One of the strikers was Hubert Nathaniel Critchlow, then 22 years old, who was charged by the police for throwing bricks at one of the strike breakers. But when the case came before the magistrate, the injured man admitted that someone from a small crowd threw the bricks at him, but he could not positively identify Critchlow as the one who did so. The magistrate subsequently dismissed the case.

As in 1905, there were simultaneous protests on the sugar estates. Field workers - all East Indians - at Providence, East Bank Demerara, at the same time of the wharf strike, stopped work in protest against the low wages they were being paid. Armed with their forks and other agricultural tools, they marched to Georgetown to meet with the Immigration Agent to voice their grievances. The police, after a while, managed to get them to lay down their tools, and the Immigration Agent listened to them and promised to investigate the issue.

From time to time, other labour stoppages took place in various parts of the country, especially on the sugar plantations. In December 1908, workers at Plantation Friends, East Bank Berbice, took strike action against the low wages and, also armed with their tools, marched to New Amsterdam. They subsequently met with the Immigration Agent who promised to look into their complaint. After the Agent's investigation, the manager of the plantation agreed to a small increase in payment to the workers who expressed their satisfaction.

Similar strikes occurred at Plantation Wales, La Bonne Intention, Marionville (Leguan), Leonora and Peter's Hall between 1908 and 1910. These strikes also resulted after the workers expressed dissatisfaction over the low wages they were receiving. In most cases, the Immigration Agent, after investigating, sided with the management of the plantations, and pay increases were refused.

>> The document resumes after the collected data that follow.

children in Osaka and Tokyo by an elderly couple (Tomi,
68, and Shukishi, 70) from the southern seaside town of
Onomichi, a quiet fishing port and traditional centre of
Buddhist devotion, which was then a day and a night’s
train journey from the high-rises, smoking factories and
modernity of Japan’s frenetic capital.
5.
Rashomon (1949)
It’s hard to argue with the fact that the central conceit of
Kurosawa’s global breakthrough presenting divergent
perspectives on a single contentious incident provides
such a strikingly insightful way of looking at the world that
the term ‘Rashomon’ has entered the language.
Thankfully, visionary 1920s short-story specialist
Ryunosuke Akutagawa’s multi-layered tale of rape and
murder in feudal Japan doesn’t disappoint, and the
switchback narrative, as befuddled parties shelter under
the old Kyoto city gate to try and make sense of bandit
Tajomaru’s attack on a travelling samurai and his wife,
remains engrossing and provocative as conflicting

In almost every instance, some workers were arrested for assaulting their supervisors and were fined in the magistrate's court. During a strike at Plantation Friends in May 1910, police had to be called out because rumours had reached New Amsterdam that a riot had broken out on the plantation. What really happened was that field workers were always complaining that the overseer was cheating them of their wages by under-pricing their tasks. One day, the overseer, on visiting the cane fields was approached by a group of 40 workers who accused him of cheating them. An argument ensued, and the enraged workers gave him a sound beating with canes and sticks. He managed to escape on his mule to the area of the public road, and immediately after a report was sent to the police. The arrival of the police sparked a work stoppage, but after the Immigration Agent promised an investigation, the workers resumed their tasks. An inquiry by the Agent into the incident took place shortly after, and the findings were accepted by both the management and the workers.

Meanwhile, the police later arrested eight of the ringleaders in the assault incident and they were convicted and sentenced to terms of imprisonment.